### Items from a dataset

--------------------------------

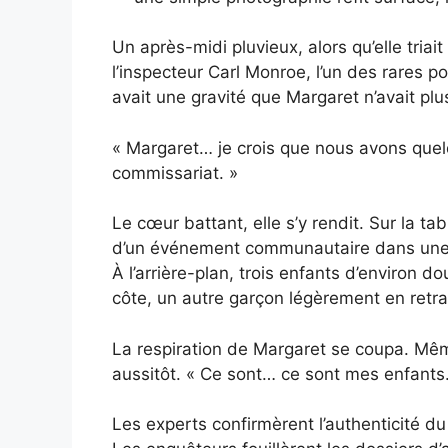
Un après-midi pluvieux, alors qu’elle triai
l’inspecteur Carl Monroe, l’un des rares po
avait une gravité que Margaret n’avait p
« Margaret… je crois que nous avons quel
commissariat. »
Le cœur battant, elle s’y rendit. Sur la ta
d’un événement communautaire dans une v
À l’arrière-plan, trois enfants d’environ do
côte, un autre garçon légèrement en retrai
La respiration de Margaret se coupa. Mêm
aussitôt. « Ce sont… ce sont mes enfants. 
Les experts confirmèrent l’authenticité du c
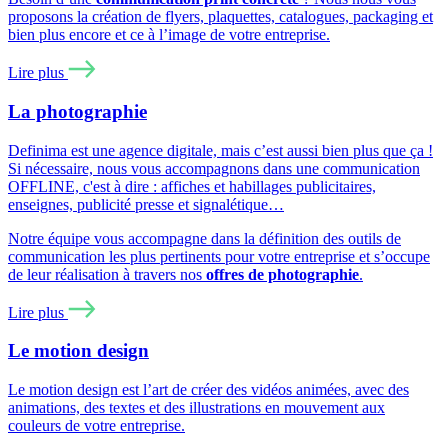
proposons la création de flyers, plaquettes, catalogues, packaging et
bien plus encore et ce à l’image de votre entreprise.
Lire plus
La photographie
Definima est une agence digitale, mais c’est aussi bien plus que ça !
Si nécessaire, nous vous accompagnons dans une communication
OFFLINE, c'est à dire : affiches et habillages publicitaires,
enseignes, publicité presse et signalétique…
Notre équipe vous accompagne dans la définition des outils de
communication les plus pertinents pour votre entreprise et s’occupe
de leur réalisation à travers nos
offres de photographie
.
Lire plus
Le motion design
Le motion design est l’art de créer des vidéos animées, avec des
animations, des textes et des illustrations en mouvement aux
couleurs de votre entreprise.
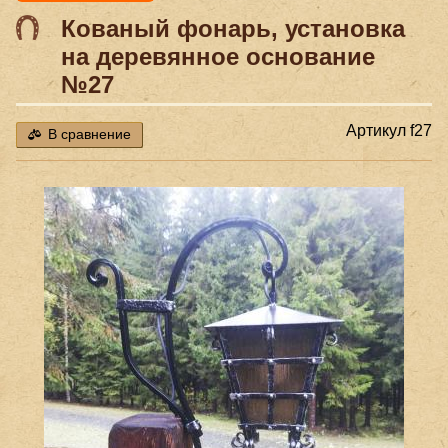
Кованый фонарь, установка
на деревянное основание
№27
Артикул
f27
В сравнение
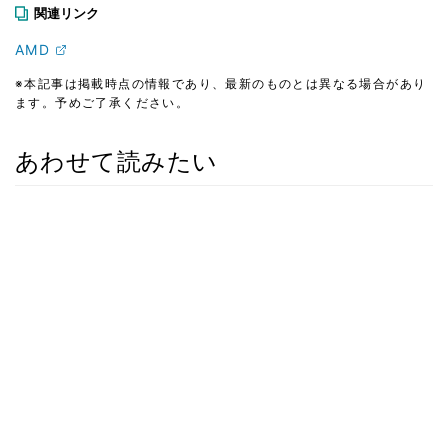
関連リンク
AMD
※本記事は掲載時点の情報であり、最新のものとは異なる場合があり
ます。予めご了承ください。
あわせて読みたい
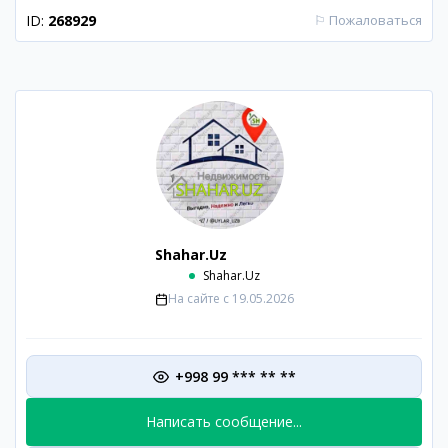
ID:
268929
⚐
Пожаловаться
Shahar.Uz
Shahar.Uz
На сайте с
19.05.2026
+998 99 *** ** **
Написать сообщение...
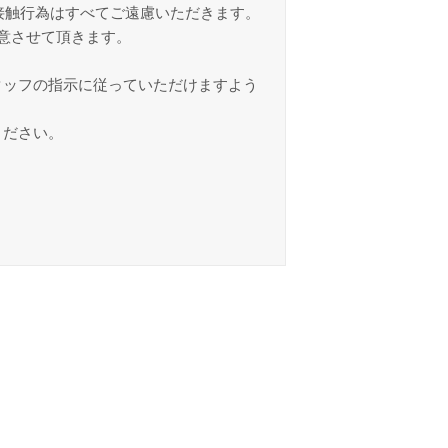
接触行為はすべてご遠慮いただきます。
意させて頂きます。
タッフの指示に従っていただけますよう
ください。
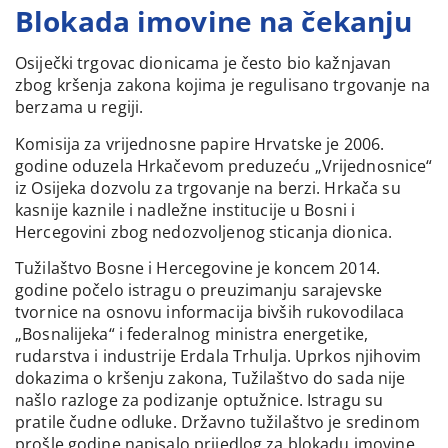
Blokada imovine na čekanju
Osiječki trgovac dionicama je često bio kažnjavan
zbog kršenja zakona kojima je regulisano trgovanje na
berzama u regiji.
Komisija za vrijednosne papire Hrvatske je 2006.
godine oduzela Hrkačevom preduzeću „Vrijednosnice“
iz Osijeka dozvolu za trgovanje na berzi. Hrkača su
kasnije kaznile i nadležne institucije u Bosni i
Hercegovini zbog nedozvoljenog sticanja dionica.
Tužilaštvo Bosne i Hercegovine je koncem 2014.
godine počelo istragu o preuzimanju sarajevske
tvornice na osnovu informacija bivših rukovodilaca
„Bosnalijeka“ i federalnog ministra energetike,
rudarstva i industrije Erdala Trhulja. Uprkos njihovim
dokazima o kršenju zakona, Tužilaštvo do sada nije
našlo razloge za podizanje optužnice. Istragu su
pratile čudne odluke. Državno tužilaštvo je sredinom
prošle godine napisalo prijedlog za blokadu imovine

--------------------------------

### Your goal
Starting at the line containing "接触行為はすべてご遠慮いただきます。" and ending at the last line, rewrite the lines with "Osijeka" substituted by "Zagreba" and everything else unchanged. Leave the pictures out of your answer.

### Task solution
接触行為はすべてご遠慮いただきます。
意させて頂きます。
タッフの指示に従っていただけますよう
ください。
Blokada imovine na čekanju
Osiječki trgovac dionicama je često bio kažnjavan
zbog kršenja zakona kojima je regulisano trgovanje na
berzama u regiji.
Komisija za vrijednosne papire Hrvatske je 2006.
godine oduzela Hrkačevom preduzeću „Vrijednosnice“
iz Zagreba dozvolu za trgovanje na berzi. Hrkača su
kasnije kaznile i nadležne institucije u Bosni i
Hercegovini zbog nedozvoljenog sticanja dionica.
Tužilaštvo Bosne i Hercegovine je koncem 2014.
godine počelo istragu o preuzimanju sarajevske
tvornice na osnovu informacija bivših rukovodilaca
„Bosnalijeka“ i federalnog ministra energetike,
rudarstva i industrije Erdala Trhulja. Uprkos njihovim
dokazima o kršenju zakona, Tužilaštvo do sada nije
našlo razloge za podizanje optužnice. Istragu su
pratile čudne odluke. Državno tužilaštvo je sredinom
prošle godine napisalo prijedlog za blokadu imovine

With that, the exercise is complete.